Bioinformatics Research Center, North Carolina State University, Raleigh, North Carolina, USA.
Department of Statistics, North Carolina State University, Raleigh, North Carolina, USA.
Biom J. 2023 Aug;65(6):e2200029. doi: 10.1002/bimj.202200029. Epub 2023 May 22.

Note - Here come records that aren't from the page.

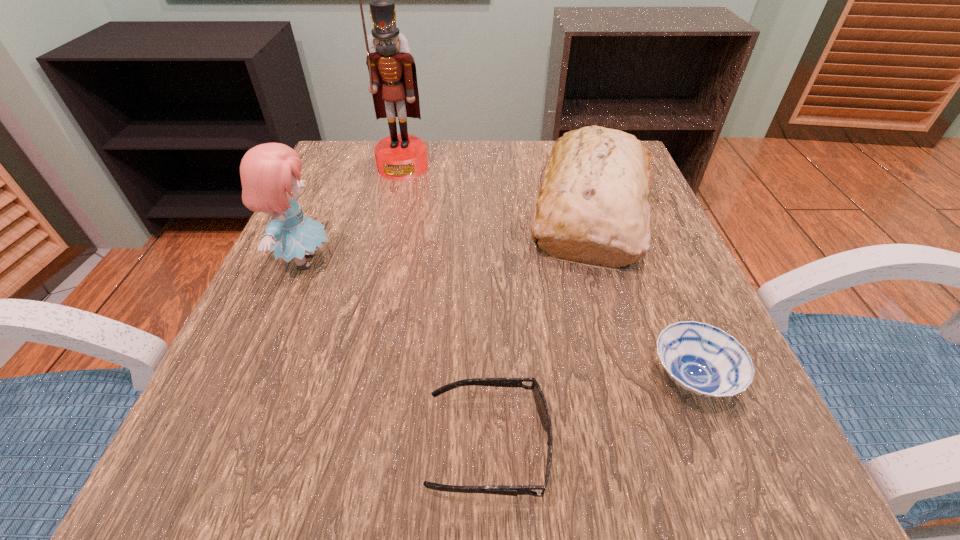
Locate an element on the screen. The height and width of the screenshot is (540, 960). soup bowl positioned at the right edge is located at coordinates (704, 360).

Locate an element on the screen. Image resolution: width=960 pixels, height=540 pixels. object at the far left corner is located at coordinates (393, 79).

Locate an element on the screen. object located at the far right corner is located at coordinates (593, 206).

The image size is (960, 540). I want to click on vacant space at the far edge of the desktop, so click(x=490, y=183).

Locate an element on the screen. free space at the left edge of the desktop is located at coordinates (307, 287).

Find the location of a particular element. free space at the right edge of the desktop is located at coordinates (646, 256).

This screenshot has height=540, width=960. In order to click on vacant position at the far left corner of the desktop in this screenshot , I will do `click(348, 165)`.

The image size is (960, 540). In order to click on free space between the soup bowl and the nutcracker in this screenshot , I will do `click(547, 273)`.

The height and width of the screenshot is (540, 960). What are the coordinates of `free area in between the sunglasses and the fourth shortest object` in the screenshot? It's located at (396, 353).

Where is `vacant region between the nutcracker and the soup bowl`? This screenshot has height=540, width=960. vacant region between the nutcracker and the soup bowl is located at coordinates (547, 273).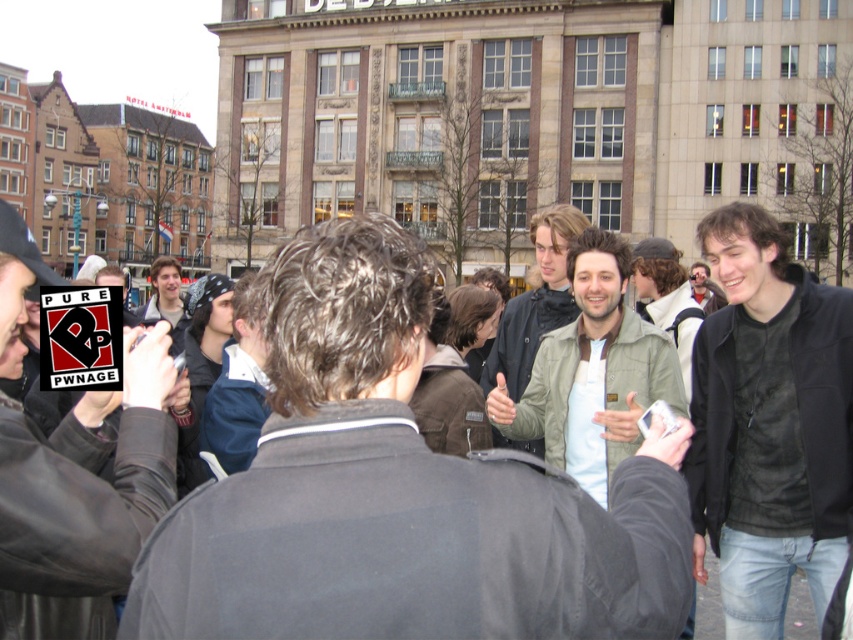
Question: Among these points, which one is farthest from the camera?

Choices:
 (A) (782, 289)
 (B) (529, 356)
 (C) (323, 317)
 (D) (578, 301)

Answer: (B)

Question: Which of the following is the farthest from the observer?

Choices:
 (A) olive-green jacket at center
 (B) black leather jacket at center
 (C) green fabric jacket at center

Answer: (A)

Question: Considering the relative positions of black leather jacket at center and olive-green jacket at center in the image provided, where is black leather jacket at center located with respect to olive-green jacket at center?

Choices:
 (A) above
 (B) below

Answer: (B)

Question: Does green fabric jacket at center appear on the left side of black leather jacket at center?

Choices:
 (A) no
 (B) yes

Answer: (B)

Question: Is green fabric jacket at center smaller than black leather jacket at center?

Choices:
 (A) yes
 (B) no

Answer: (B)

Question: Among these objects, which one is farthest from the camera?

Choices:
 (A) olive-green jacket at center
 (B) black leather jacket at center
 (C) light brown jacket at center
 (D) green fabric jacket at center

Answer: (C)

Multivariate heterogeneous responses and heteroskedasticity have attracted increasing attention in recent years. In genome-wide association studies, effective simultaneous modeling of multiple phenotypes would improve statistical power and interpretability. However, a flexible common modeling system for heterogeneous data types can pose computational difficulties. Here we build upon a previous method for multivariate probit estimation using a two-stage composite likelihood that exhibits favorable computational time while retaining attractive parameter estimation properties. We extend this approach to incorporate multivariate responses of heterogeneous data types (binary and continuous), and possible heteroskedasticity. Although the approach has wide applications, it would be particularly useful for genomics, precision medicine, or individual biomedical prediction. Using a genomics example, we explore statistical power and confirm that the approach performs well for hypothesis testing and coverage percentages under a wide variety of settings. The approach has the potential to better leverage genomics data and provide interpretable inference for pleiotropy, in which a locus is associated with multiple traits.
近年来,多元异质响应和异方差性受到了越来越多的关注。在全基因组关联研究中,对多个表型进行有效的同步建模可以提高统计功效和可解释性。然而,对于异构数据类型,灵活的通用建模系统可能会带来计算上的困难。在这里,我们在前一个使用两阶段复合似然的多元概率比估计方法的基础上进行了扩展,该方法在保留吸引人的参数估计特性的同时,具有有利的计算时间。我们将这种方法扩展到包含异质数据类型(二分类和连续)的多元响应和可能的异方差性。虽然该方法具有广泛的应用,但它对于基因组学、精准医学或个体生物医学预测特别有用。我们使用基因组学示例来探索统计功效,并确认该方法在各种设置下进行假设检验和覆盖率百分比时表现良好。该方法有可能更好地利用基因组学数据,并为多效性提供可解释的推断,其中一个基因座与多个特征相关。